How to Reduce Diesel-Engine Emissions at Ports
National Port Strategy Assessment: Reducing Air Pollution and Greenhouse Gases at US Ports examines current and future emission trends from diesel engines in port areas, and explores the emissions reduction potential of strategies like replacing and repowering older, dirtier vehicles and engines and deploying zero emissions technologies.
US ports are set to expand significantly as international trade continues to grow, and the size of ships coming to ports increases. This growth means more diesel engines at ports emitting carbon dioxide. These engines also emit fine particulate matter, nitrogen oxides, and other pollutants that contribute to serious health problems.

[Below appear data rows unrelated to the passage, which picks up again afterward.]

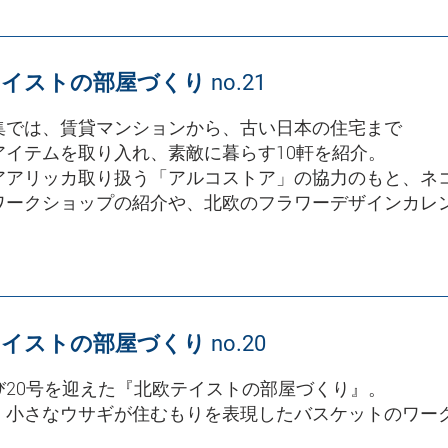
イストの部屋づくり no.21
集では、賃貸マンションから、古い日本の住宅まで
アイテムを取り入れ、素敵に暮らす10軒を紹介。
アアリッカ取り扱う「アルコストア」の協力のもと、ネ
ワークショップの紹介や、北欧のフラワーデザインカレン
。
イストの部屋づくり no.20
び20号を迎えた『北欧テイストの部屋づくり』。
、小さなウサギが住むもりを表現したバスケットのワー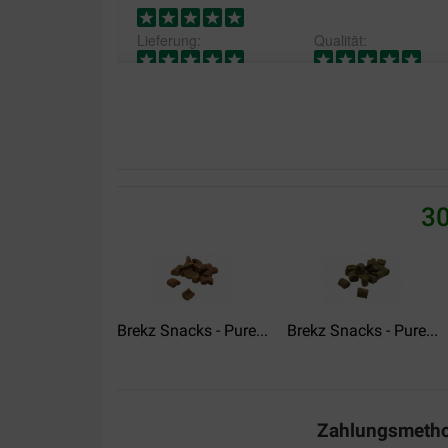
Lieferung:
Qualität:
Onze hond alleen deze staafjes. Zijn hier erg voo
Translate to English
François BALCON
17-08-2020
30
mon chien aime bien ces bâtonnets et le prix et tr
Translate to English
Brekz Snacks - Pure...
Brekz Snacks - Pure...
irma
30-12-2018
Prima staafjes meebesteld met de gebruikelijke bro
Zahlungsmeth
bestel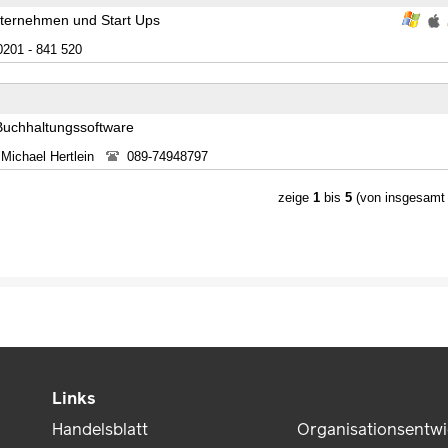
Unternehmen und Start Ups
0201 - 841 520
 Buchhaltungssoftware
 Michael Hertlein
089-74948797
zeige
1
bis
5
(von insgesam
Links
Handelsblatt
Organisationsentw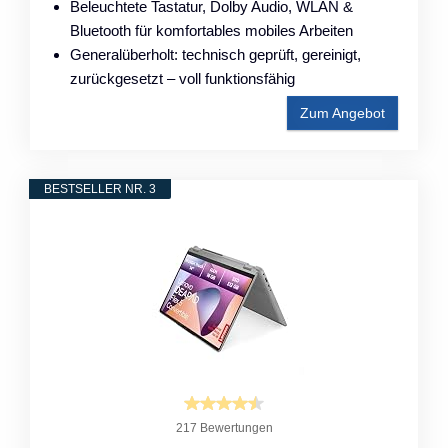
Beleuchtete Tastatur, Dolby Audio, WLAN &
Bluetooth für komfortables mobiles Arbeiten
Generalüberholt: technisch geprüft, gereinigt,
zurückgesetzt – voll funktionsfähig
Zum Angebot
BESTSELLER NR. 3
217 Bewertungen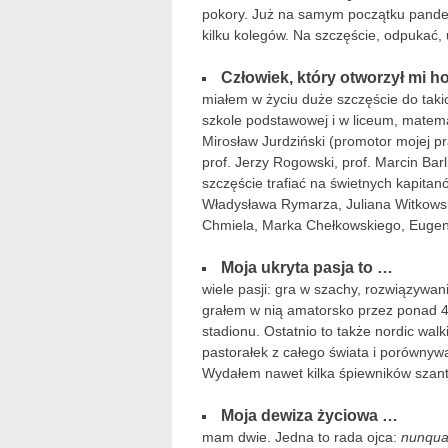
pokory. Już na samym początku pandemi
kilku kolegów. Na szczęście, odpukać,
Człowiek, który otworzył mi h
miałem w życiu duże szczęście do takic
szkole podstawowej i w liceum, matemat
Mirosław Jurdziński (promotor mojej pra
prof. Jerzy Rogowski, prof. Marcin Bar
szczęście trafiać na świetnych kapita
Władysława Rymarza, Juliana Witkowsk
Chmiela, Marka Chełkowskiego, Eugen
Moja ukryta pasja to …
wiele pasji: gra w szachy, rozwiązywan
grałem w nią amatorsko przez ponad 40
stadionu. Ostatnio to także nordic walk
pastorałek z całego świata i porównywa
Wydałem nawet kilka śpiewników szant
Moja dewiza życiowa …
mam dwie. Jedna to rada ojca:
nunqua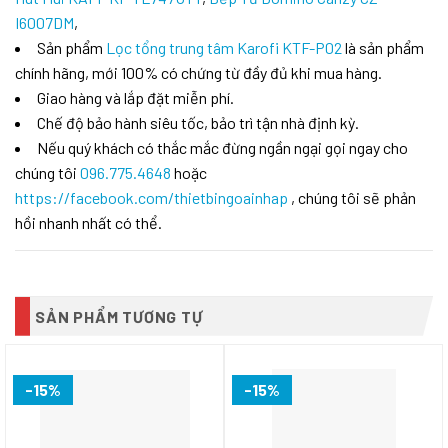
I6007DM
,
Sản phẩm
Lọc tổng trung tâm Karofi KTF-P02
là sản phẩm
chính hãng, mới 100% có chứng từ đầy đủ khi mua hàng.
Giao hàng và lắp đặt miễn phí.
Chế độ bảo hành siêu tốc, bảo trì tận nhà định kỳ.
Nếu quý khách có thắc mắc đừng ngần ngại gọi ngay cho
chúng tôi
096.775.4648
hoặc
https://facebook.com/thietbingoainhap
, chúng tôi sẽ phản
hồi nhanh nhất có thể.
SẢN PHẨM TƯƠNG TỰ
-15%
-15%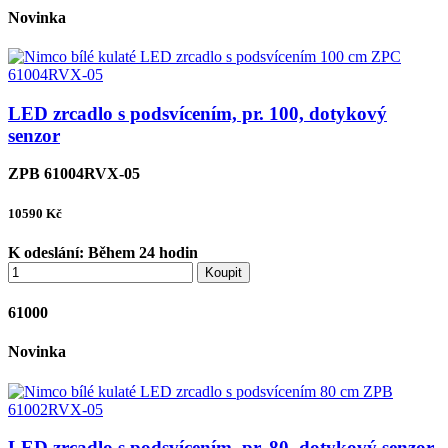
Novinka
LED zrcadlo s podsvícením, pr. 100, dotykový
senzor
ZPB 61004RVX-05
10590
Kč
K odeslání:
Během 24 hodin
Koupit
61000
Novinka
LED zrcadlo s podsvícením, pr. 80, dotykový senzor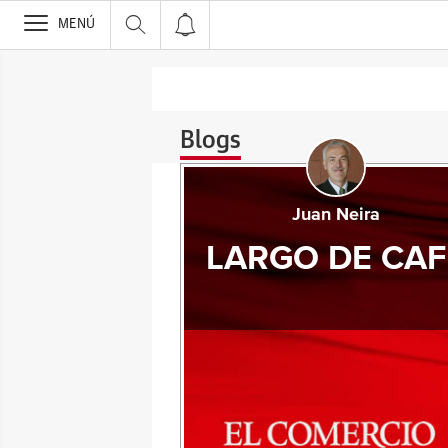
>
MENÚ
Blogs
Juan Neira
LARGO DE CAF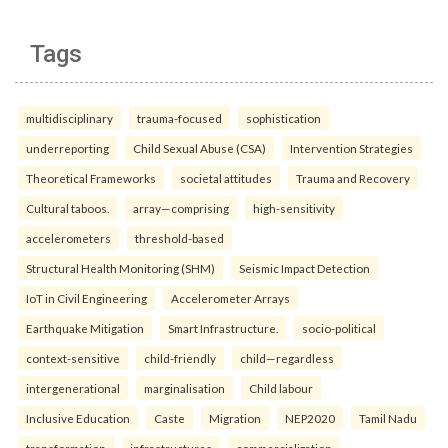
Tags
multidisciplinary
trauma-focused
sophistication
underreporting
Child Sexual Abuse (CSA)
Intervention Strategies
Theoretical Frameworks
societal attitudes
Trauma and Recovery
Cultural taboos.
array—comprising
high-sensitivity
accelerometers
threshold-based
Structural Health Monitoring (SHM)
Seismic Impact Detection
IoT in Civil Engineering
Accelerometer Arrays
Earthquake Mitigation
Smart Infrastructure.
socio-political
context-sensitive
child-friendly
child—regardless
intergenerational
marginalisation
Child labour
Inclusive Education
Caste
Migration
NEP2020
Tamil Nadu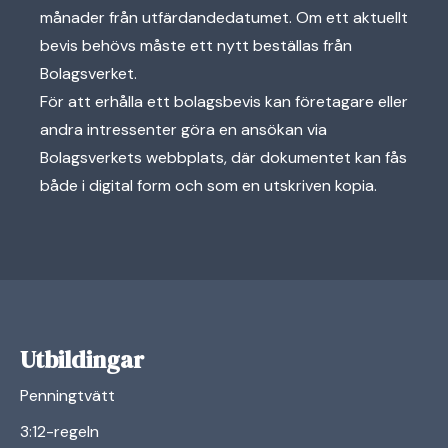
månader från utfärdandedatumet. Om ett aktuellt
bevis behövs måste ett nytt beställas från
Bolagsverket.
För att erhålla ett bolagsbevis kan företagare eller
andra intressenter göra en ansökan via
Bolagsverkets webbplats, där dokumentet kan fås
både i digital form och som en utskriven kopia.
Utbildingar
Penningtvätt
3:12-regeln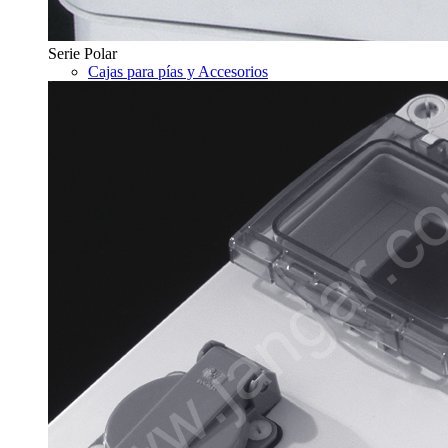
Serie Polar
Cajas para pías y Accesorios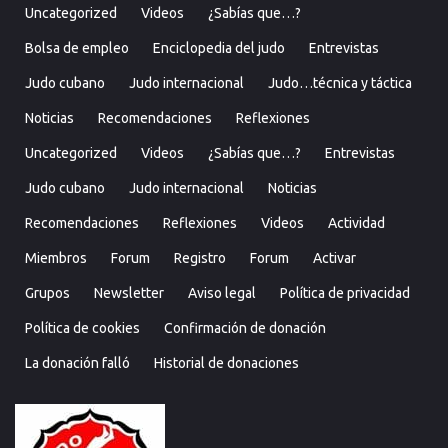
Uncategorized
Videos
¿Sabías que…?
Bolsa de empleo
Enciclopedia del judo
Entrevistas
Judo cubano
Judo internacional
Judo…técnica y táctica
Noticias
Recomendaciones
Reflexiones
Uncategorized
Videos
¿Sabías que…?
Entrevistas
Judo cubano
Judo internacional
Noticias
Recomendaciones
Reflexiones
Videos
Actividad
Miembros
Forum
Registro
Forum
Activar
Grupos
Newsletter
Aviso legal
Política de privacidad
Política de cookies
Confirmación de donación
La donación falló
Historial de donaciones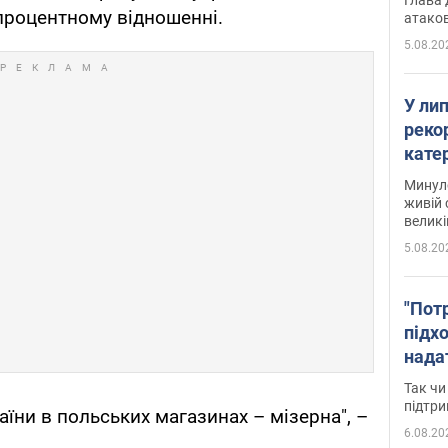
процентному відношенні.
атаков
5.08.20
У ли
рекор
кате
опри
Минуло
живій 
великі
5.08.20
"Пот
підх
нада
дост
Так чи
прим
підтр
раїни в польських магазинах – мізерна", –
6.08.20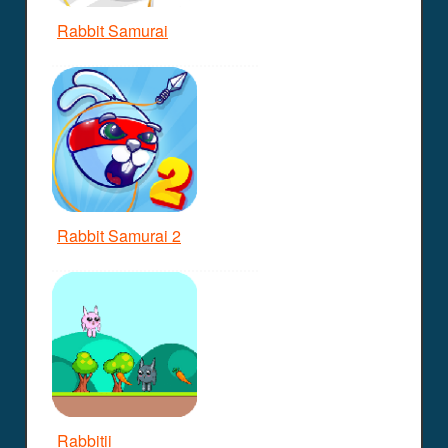
Rabbit Samurai
Rabbit Samurai 2
Rabbitii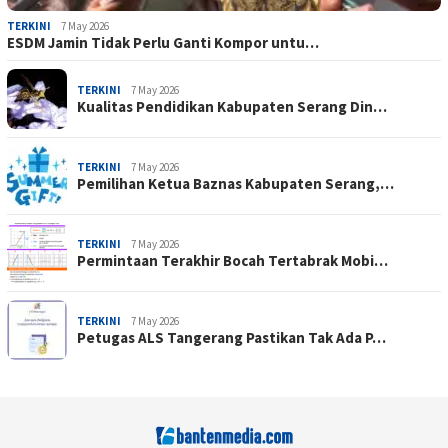
TERKINI
7 May 2026
ESDM Jamin Tidak Perlu Ganti Kompor untu…
TERKINI
7 May 2026
Kualitas Pendidikan Kabupaten Serang Din…
TERKINI
7 May 2026
Pemilihan Ketua Baznas Kabupaten Serang,…
TERKINI
7 May 2026
Permintaan Terakhir Bocah Tertabrak Mobi…
TERKINI
7 May 2026
Petugas ALS Tangerang Pastikan Tak Ada P…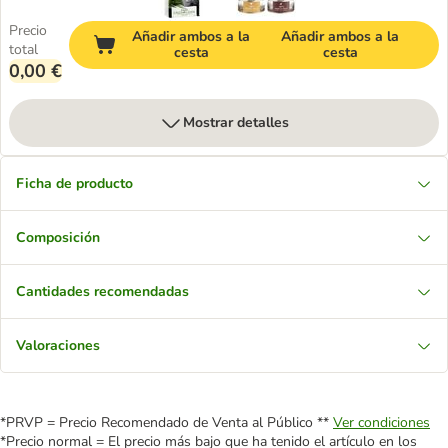
Precio
Añadir ambos a la
Añadir ambos a la
total
cesta
cesta
0,00 €
Mostrar detalles
Ficha de producto
Composición
Cantidades recomendadas
Valoraciones
*PRVP = Precio Recomendado de Venta al Público **
Ver condiciones
*Precio normal = El precio más bajo que ha tenido el artículo en los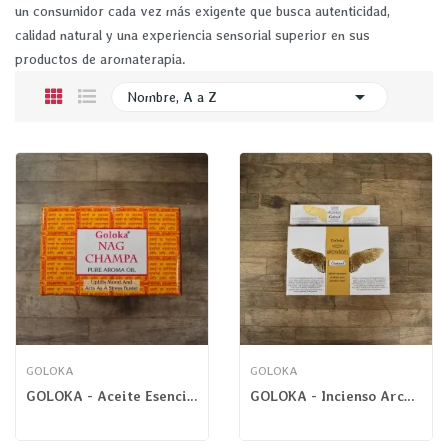
un consumidor cada vez más exigente que busca autenticidad,
calidad natural y una experiencia sensorial superior en sus
productos de aromaterapia.

Nombre, A a Z
GOLOKA
GOLOKA
GOLOKA - Aceite Esencial Frankincense
GOLOKA - Incienso Arcángel Gabriel Masala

Accelerating retirement of older port vehicles and equipment and replacing them with the cleanest technology will reduce emissions and increase public health benefits, the report says. For example, replacing older drayage trucks with newer, cleaner diesel trucks can reduce NOx emissions by up to 48 percent, and particulate matter emissions by up to 62 percent, in 2020 when compared to continuing business as usual. In 2030, adding plug-in hybrid electric vehicles to these fleets could yield even more NOx and PM2.5 relative reductions from drayage trucks.
Allen Schaeffer of the Diesel Technology Forum, which represents diesel engine and equipment manufacturers and suppliers, told the Wall Street Journal that said diesel engines are typically concentrated at hubs, including seaports. “It’s not a surprise to anyone that if you do a study looking at ports and the environment and air quality, diesel is going to come up as one of your primary considerations,” he said. “The more interesting thing is what are you doing about it, and how are you going to get more new technology and cleaner diesel trucks on the scene,”
Schaeffer said new diesel trucks produce 98 percent lower emissions than those built 10 years ago.
The EPA’s Ports Initiative has set goals and taken various actions to reduce air pollution and greenhouse gases through regulations. For example, the North American and US Caribbean Sea Emissions Control Areas require lower sulfur fuel to be used for large ocean-going vessels. This requirement has reduced fuel-based particulate-matter emissions from these vessels by about 90 percent, the agency says.
In addition, some port areas are already applying the emission reduction strategies assessed in the report. For example, Siemens installed an eHighway system near the Ports of Los Angeles and Long Beach, the two largest ports in the US. Siemens eHighway is the electrification of select highway lanes via a catenary system that supplies trucks with electric power, similar to how modern day trolleys or streetcars are powered on many city streets.